Les stagiaires découvrent également les procédures opérationnelles propres à une unité militaire de la Marine nationale. Exercices en conditions réelles, manœuvres collectives et simulations d’intervention rythment ce parcours destiné à transformer des candidats civils en équipiers opérationnels capables d’intégrer rapidement les centres d’incendie de la ville.
Dans les cours des casernes marseillaises, les camions rouges portent une devise simple : « Honneur et Patrie ». Elle rappelle l’identité militaire du bataillon mais aussi la responsabilité qui pèse sur chaque équipage.

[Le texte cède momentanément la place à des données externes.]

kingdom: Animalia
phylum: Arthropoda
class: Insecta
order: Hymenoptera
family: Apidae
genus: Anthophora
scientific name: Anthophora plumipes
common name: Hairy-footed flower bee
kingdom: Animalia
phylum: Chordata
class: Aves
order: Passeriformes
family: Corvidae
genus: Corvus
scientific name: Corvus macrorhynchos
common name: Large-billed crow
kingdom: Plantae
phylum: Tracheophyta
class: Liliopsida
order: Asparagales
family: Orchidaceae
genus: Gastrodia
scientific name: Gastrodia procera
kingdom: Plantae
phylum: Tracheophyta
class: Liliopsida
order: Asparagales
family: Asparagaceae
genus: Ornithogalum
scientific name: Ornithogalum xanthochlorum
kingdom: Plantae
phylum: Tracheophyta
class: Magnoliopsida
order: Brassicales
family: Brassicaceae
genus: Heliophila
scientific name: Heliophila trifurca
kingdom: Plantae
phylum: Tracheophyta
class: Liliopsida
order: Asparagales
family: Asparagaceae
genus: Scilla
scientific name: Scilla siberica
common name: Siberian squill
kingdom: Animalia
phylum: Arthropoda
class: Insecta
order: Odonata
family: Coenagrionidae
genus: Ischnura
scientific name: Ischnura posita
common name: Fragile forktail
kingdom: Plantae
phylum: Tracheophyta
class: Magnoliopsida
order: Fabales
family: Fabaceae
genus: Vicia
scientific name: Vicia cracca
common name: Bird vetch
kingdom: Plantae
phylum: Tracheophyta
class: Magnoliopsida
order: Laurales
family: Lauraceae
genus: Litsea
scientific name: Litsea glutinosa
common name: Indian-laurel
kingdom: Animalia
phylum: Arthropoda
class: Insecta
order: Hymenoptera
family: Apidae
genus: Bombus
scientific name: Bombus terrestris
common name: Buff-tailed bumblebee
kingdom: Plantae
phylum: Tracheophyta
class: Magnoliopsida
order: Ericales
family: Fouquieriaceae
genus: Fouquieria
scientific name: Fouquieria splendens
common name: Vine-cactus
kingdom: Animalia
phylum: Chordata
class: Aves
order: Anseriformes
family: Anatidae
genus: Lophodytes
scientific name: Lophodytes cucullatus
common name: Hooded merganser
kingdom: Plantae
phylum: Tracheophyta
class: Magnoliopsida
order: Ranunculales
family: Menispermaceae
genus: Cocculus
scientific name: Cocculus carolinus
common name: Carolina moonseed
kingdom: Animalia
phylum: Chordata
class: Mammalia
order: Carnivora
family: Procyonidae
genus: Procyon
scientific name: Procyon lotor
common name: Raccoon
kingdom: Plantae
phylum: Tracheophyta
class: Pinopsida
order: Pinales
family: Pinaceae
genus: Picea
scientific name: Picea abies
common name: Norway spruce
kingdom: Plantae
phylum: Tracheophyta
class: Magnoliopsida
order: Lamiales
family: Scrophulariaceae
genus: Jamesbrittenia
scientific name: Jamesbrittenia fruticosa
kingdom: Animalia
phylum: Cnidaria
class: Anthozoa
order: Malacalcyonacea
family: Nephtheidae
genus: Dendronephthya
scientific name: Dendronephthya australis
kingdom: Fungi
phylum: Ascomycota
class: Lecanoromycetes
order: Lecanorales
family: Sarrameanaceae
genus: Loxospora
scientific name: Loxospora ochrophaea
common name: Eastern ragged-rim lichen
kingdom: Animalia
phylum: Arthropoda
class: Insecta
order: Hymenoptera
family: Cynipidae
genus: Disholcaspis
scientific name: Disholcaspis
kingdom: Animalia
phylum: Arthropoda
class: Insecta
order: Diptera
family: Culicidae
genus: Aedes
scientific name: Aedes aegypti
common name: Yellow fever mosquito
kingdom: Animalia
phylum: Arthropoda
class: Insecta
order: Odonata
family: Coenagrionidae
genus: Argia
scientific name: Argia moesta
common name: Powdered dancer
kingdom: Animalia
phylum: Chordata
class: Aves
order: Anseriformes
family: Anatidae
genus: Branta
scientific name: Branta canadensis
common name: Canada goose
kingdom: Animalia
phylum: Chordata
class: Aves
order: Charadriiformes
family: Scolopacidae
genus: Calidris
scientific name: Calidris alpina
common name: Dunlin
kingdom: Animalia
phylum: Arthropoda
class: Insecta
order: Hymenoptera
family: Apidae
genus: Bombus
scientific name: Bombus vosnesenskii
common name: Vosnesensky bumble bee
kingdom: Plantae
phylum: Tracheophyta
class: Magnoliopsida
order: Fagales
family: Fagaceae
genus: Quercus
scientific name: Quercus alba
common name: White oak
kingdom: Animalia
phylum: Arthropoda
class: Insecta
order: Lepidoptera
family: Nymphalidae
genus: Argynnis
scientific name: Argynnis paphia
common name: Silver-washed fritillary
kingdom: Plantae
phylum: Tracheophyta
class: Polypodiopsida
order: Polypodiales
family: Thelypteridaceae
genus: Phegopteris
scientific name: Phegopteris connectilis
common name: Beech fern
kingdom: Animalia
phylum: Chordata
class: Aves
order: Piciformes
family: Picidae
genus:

Pour les recrues qui franchiront les prochaines étapes, l’objectif est clair : rejoindre ces équipes qui, chaque jour, partent protéger la ville et ses habitants. Avant les interventions et les sirènes, tout commence ici, sur un terrain d’entraînement, dans l’effort et la sélection.
Plongeurs, chimistes, sauveteurs. Les spécialités du Bataillon
Pour répondre aux risques spécifiques d’une grande métropole portuaire et industrielle, le Bataillon des marins-pompiers de Marseille s’appuie sur plusieurs Sections Opérationnelles Spécialisées, appelées SOS. Ces unités regroupent des marins-pompiers formés à des interventions complexes ou à haut risque.
Sauvetage aquatique
- Cette section rassemble plongeurs, sauveteurs en mer et équipes capables d’intervenir en inondation. Elle opère dans le port de Marseille, sur le littoral et lors d’accidents nautiques.
Sauvetage en milieux périlleux et montagne
- Spécialistes des falaises, immeubles élevés et zones difficiles d’accès, ils interviennent notamment dans les calanques ou sur des bâtiments urbains complexes.
Sauvetage déblaiement -
Surnommés « les taupes », ces marins-pompiers interviennent lors d’effondrements d’immeubles ou de catastrophes majeures. Ils disposent également d’équipes cynophiles.
Risques technologiques
- Cette section traite les accidents impliquant des matières dangereuses. Elle comprend des cellules d’intervention chimique et radiologique capables d’agir sur des incidents industriels ou NRBC.
Interventions héliportées -
Ces équipes sont formées au déploiement par hélicoptère pour intervenir sur des zones isolées, notamment lors de feux de forêt ou d’opérations en mer.
Appui robotisé
- Plus récemment, le bataillon a développé une capacité robotisée utilisant robots et drones pour les reconnaissances dangereuses et les incendies complexes.